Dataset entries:
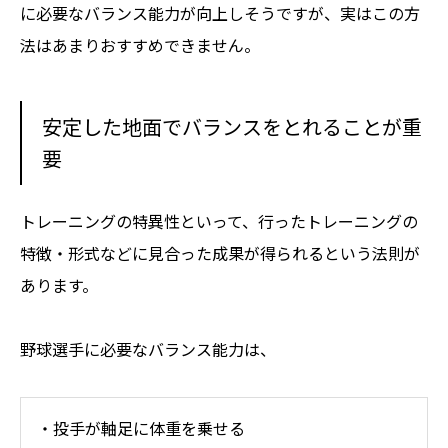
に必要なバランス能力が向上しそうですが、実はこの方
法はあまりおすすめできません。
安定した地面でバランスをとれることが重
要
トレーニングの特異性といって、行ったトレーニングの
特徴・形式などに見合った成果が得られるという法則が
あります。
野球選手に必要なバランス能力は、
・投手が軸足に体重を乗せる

---

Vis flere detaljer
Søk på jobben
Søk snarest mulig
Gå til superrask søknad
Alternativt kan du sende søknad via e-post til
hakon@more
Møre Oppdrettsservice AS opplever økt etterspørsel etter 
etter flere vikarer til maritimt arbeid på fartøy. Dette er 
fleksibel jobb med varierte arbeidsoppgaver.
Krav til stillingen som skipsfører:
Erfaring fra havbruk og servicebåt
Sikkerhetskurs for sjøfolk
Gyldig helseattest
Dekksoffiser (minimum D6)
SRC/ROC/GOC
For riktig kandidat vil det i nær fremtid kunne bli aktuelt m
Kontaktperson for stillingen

Task: The required output is the stretch of entries above from the line containing "Sikkerhetskurs for sjøfolk" through the line containing "Kontaktperson for stillingen", reproduced exactly.

Result of this exercise:
Sikkerhetskurs for sjøfolk
Gyldig helseattest
Dekksoffiser (minimum D6)
SRC/ROC/GOC
For riktig kandidat vil det i nær fremtid kunne bli aktuelt m
Kontaktperson for stillingen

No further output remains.